CINCINNATI (TDB) -- A federal appeals court has vacated a 37-month prison sentence facing Lorain County real estate broker Anthony Ross for cashing counterfeit checks that originated in an overseas e-mail scam. The ruling by the 6th Circuit U.S. Court of Appeals in Cincinnati is 9-pages long and includes a dissent from Judge Alice M. Batchelder of Medina County, who said the sentence was proper because Ross intended to defraud banks in cahoots with the Nigerian Internet crooks.
Ross, whose underlying conviction was left intact, owned Northshore Realty and E.A.R. Investors, companies formed to develop, sell and construct low-income housing in Lorain County. He suffered financial losses and had to file a personal bankruptcy in 2003.

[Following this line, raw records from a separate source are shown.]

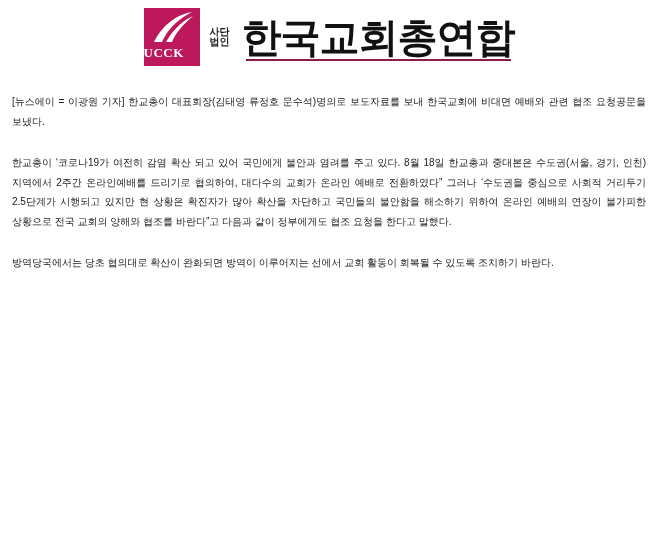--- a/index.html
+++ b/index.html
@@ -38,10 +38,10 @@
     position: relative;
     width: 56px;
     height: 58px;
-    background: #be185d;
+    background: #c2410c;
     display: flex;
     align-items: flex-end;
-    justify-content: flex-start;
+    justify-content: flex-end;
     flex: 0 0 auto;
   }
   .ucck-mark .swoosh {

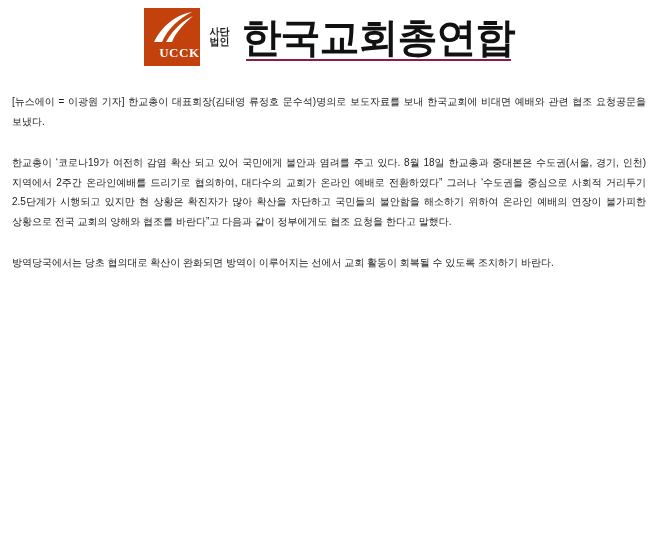--- a/index.html
+++ b/index.html
@@ -138,6 +138,7 @@
       <div class="title-ko">한국교회총연합</div>
     </div>
 
+    <div class="title-en">THE UNITED CHRISTIAN CHURCHES OF KOREA</div>
   </div>
 
   <div class="article">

Eventually, he got in contact with the scammers, whom he claimed led him on with promises of investment funds. There were at least 40 e-mails. Cleveland U.S. District Judge Ann Aldrich presided over the trial and sentencing, and will have to resentence Ross in Cleveland federal court sometime later this year. The appeals court ruling did not set a date:
"In the present case, the government offered evidence that over the course of two years Ross passed a $90,000 counterfeit check, received a suspicious and counterfeit $346,000 check in the mail, and deposited a counterfeit $5,000 check. Additionally, during that same period a counterfeit $700,000 Treasury check was mailed to his bank with instructions to be deposited in his account. the jury also considered more than fort e-mails between Ross and the 'Nigerians' and listened to Ross from the witness stand."
The court added:
"While this case presents a close evidentiary call, we do not believe Ross has met his very heavy burden for showing the evidence was insufficient. The jury chose not to believe Ross's testimony and found that there was enough circumstantial evidence of Ross's motive to commit bank fraud. Ross was in dire financial straits. Ross had filed for personal bankruptcy. Ross needed money to pay debts to keep his businesses afloat . . . The circumstantial evidence calls into doubt Ross's story that he was simply the victim on an elaborate Nigerian counterfeit check scam."